## BRIEF
Copy the data again, from the line containing "genus: Veronica" down through the line containing "scientific name: Anaea aidea", but relabel every "scientific name" as "binomial name" and keep everything else the same. Omit the pictures.

## ROWS
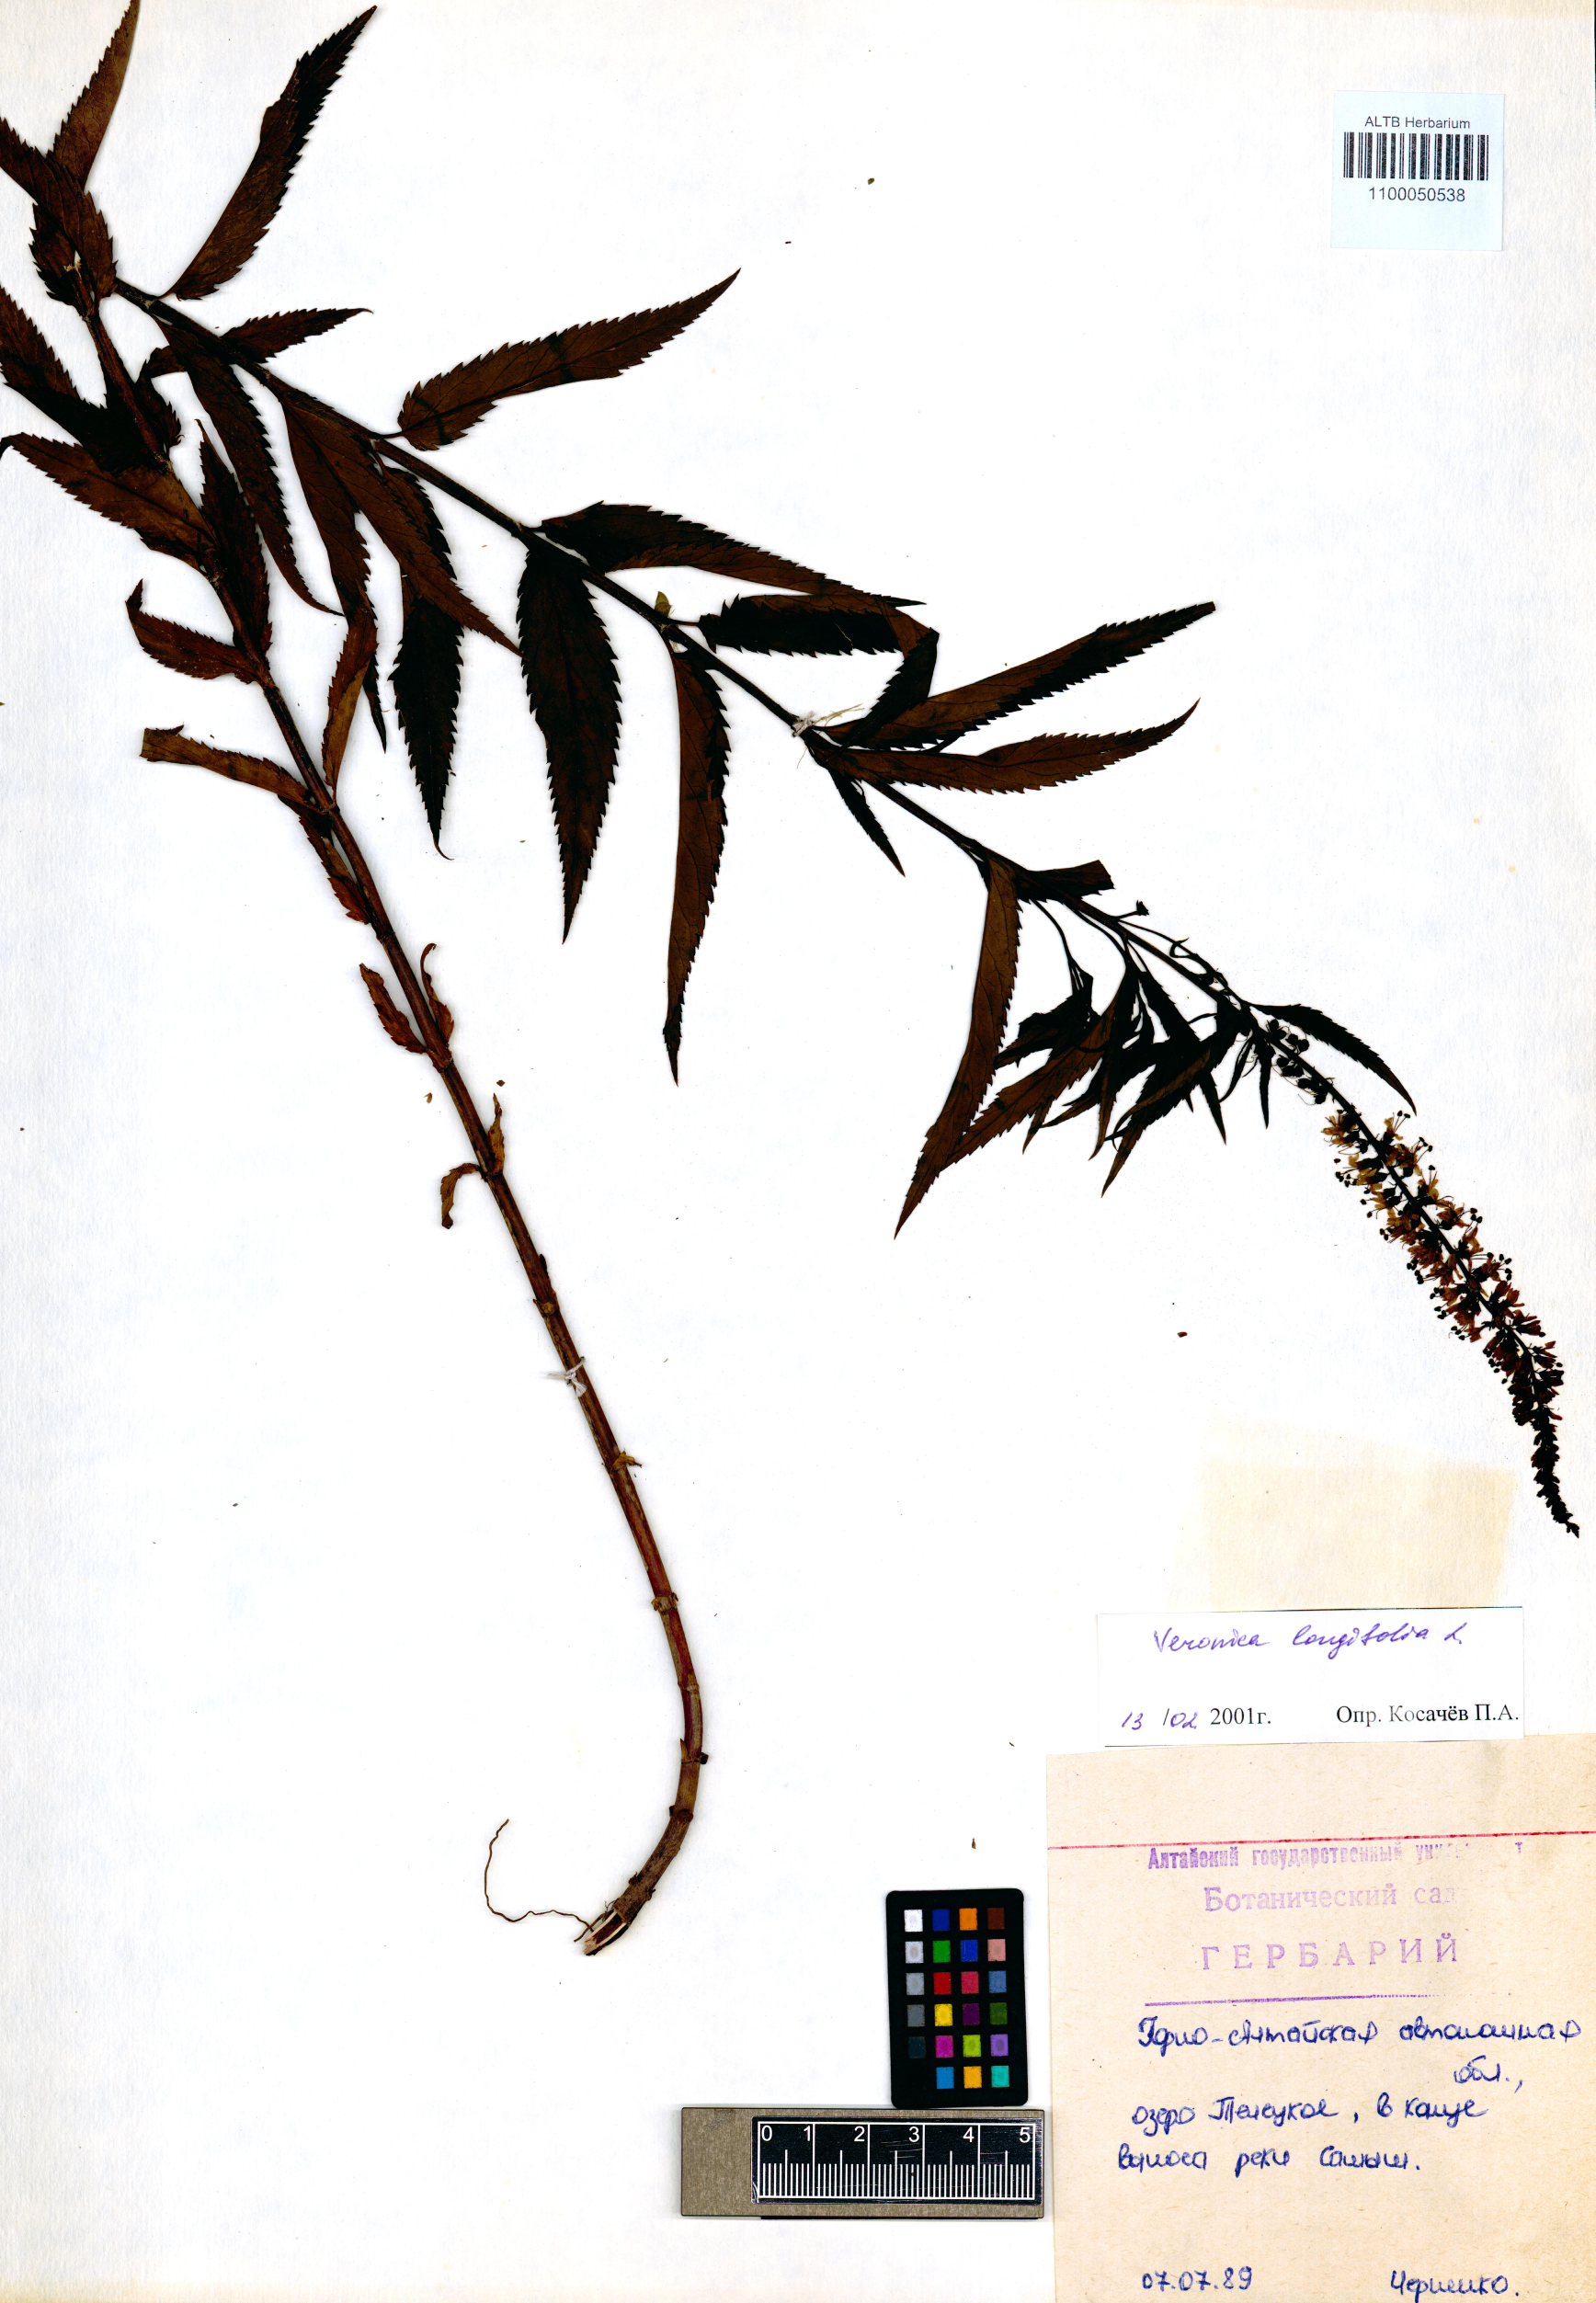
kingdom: Plantae
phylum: Tracheophyta
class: Magnoliopsida
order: Lamiales
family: Plantaginaceae
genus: Veronica
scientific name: Veronica longifolia
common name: Garden speedwell
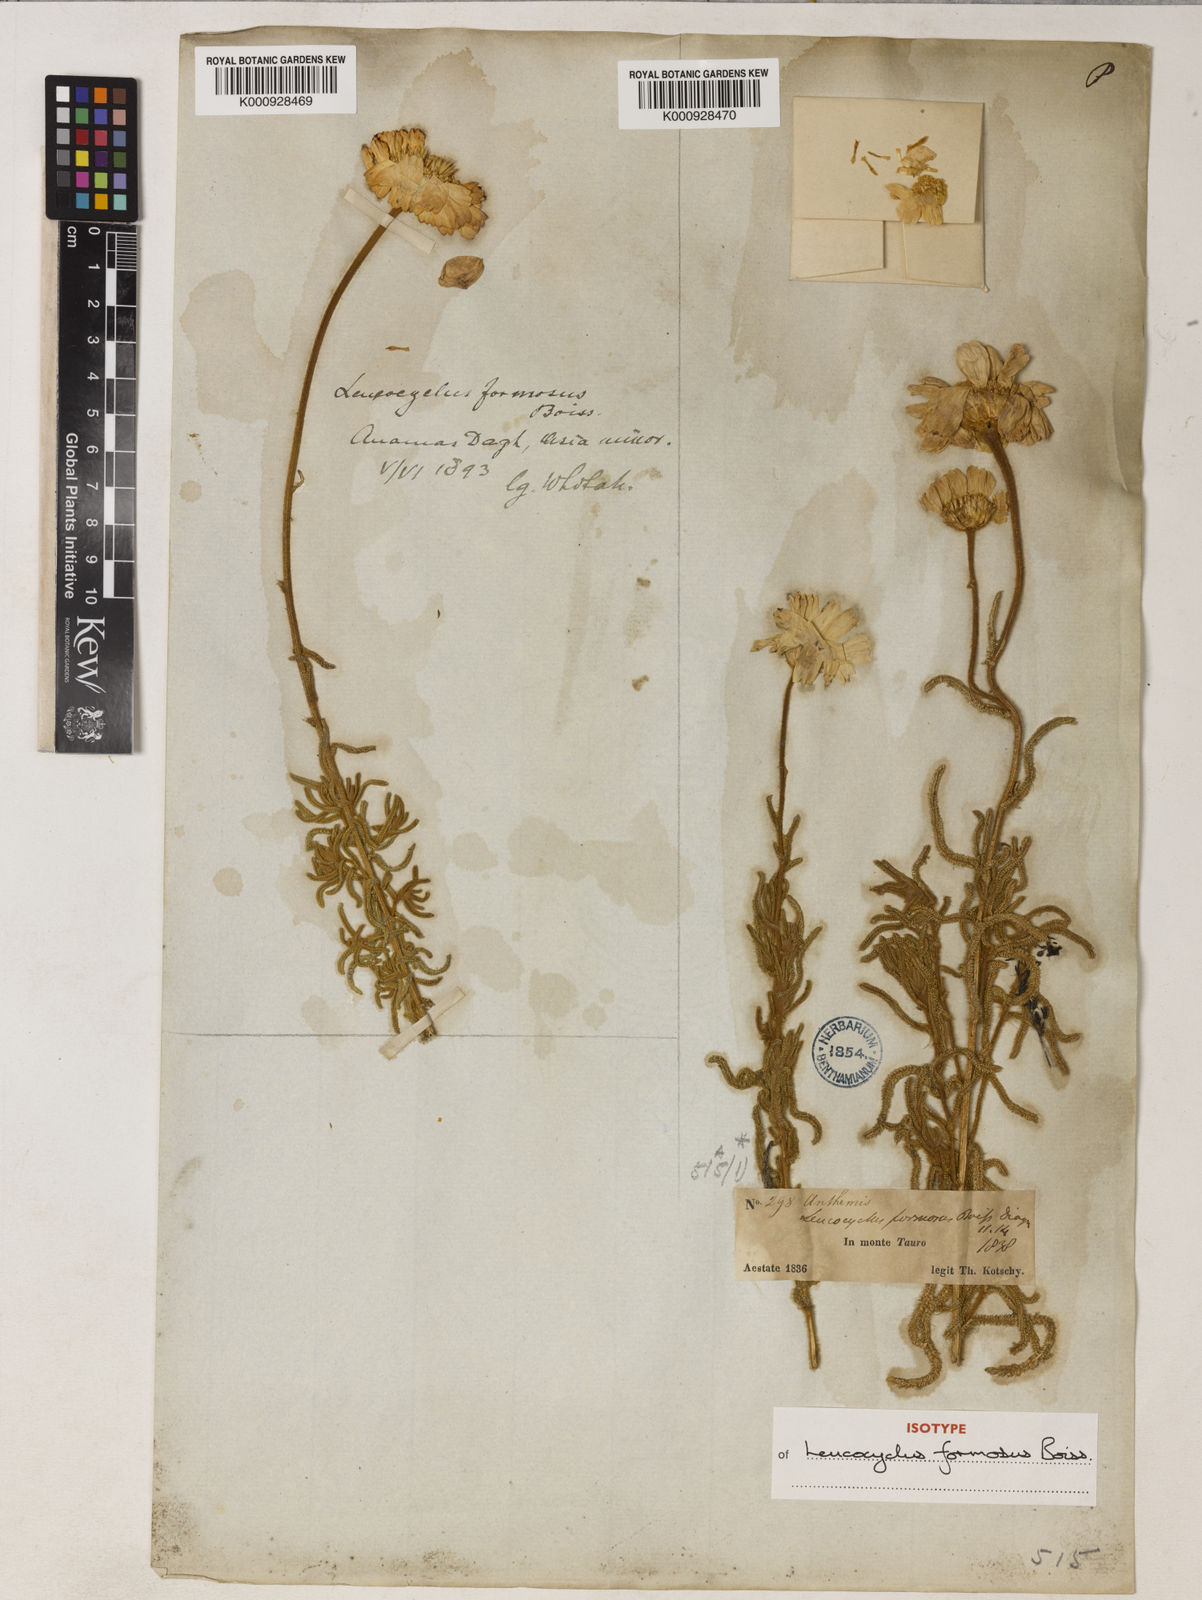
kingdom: Plantae
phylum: Tracheophyta
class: Magnoliopsida
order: Asterales
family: Asteraceae
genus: Achillea
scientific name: Achillea formosa
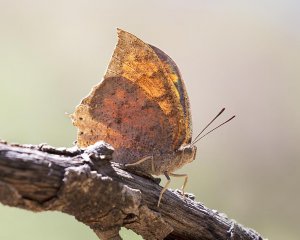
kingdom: Animalia
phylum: Arthropoda
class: Insecta
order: Lepidoptera
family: Nymphalidae
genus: Anaea
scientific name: Anaea aidea
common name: Tropical Leafwing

## EXERCISE ANSWER
genus: Veronica
binomial name: Veronica longifolia
common name: Garden speedwell
kingdom: Plantae
phylum: Tracheophyta
class: Magnoliopsida
order: Asterales
family: Asteraceae
genus: Achillea
binomial name: Achillea formosa
kingdom: Animalia
phylum: Arthropoda
class: Insecta
order: Lepidoptera
family: Nymphalidae
genus: Anaea
binomial name: Anaea aidea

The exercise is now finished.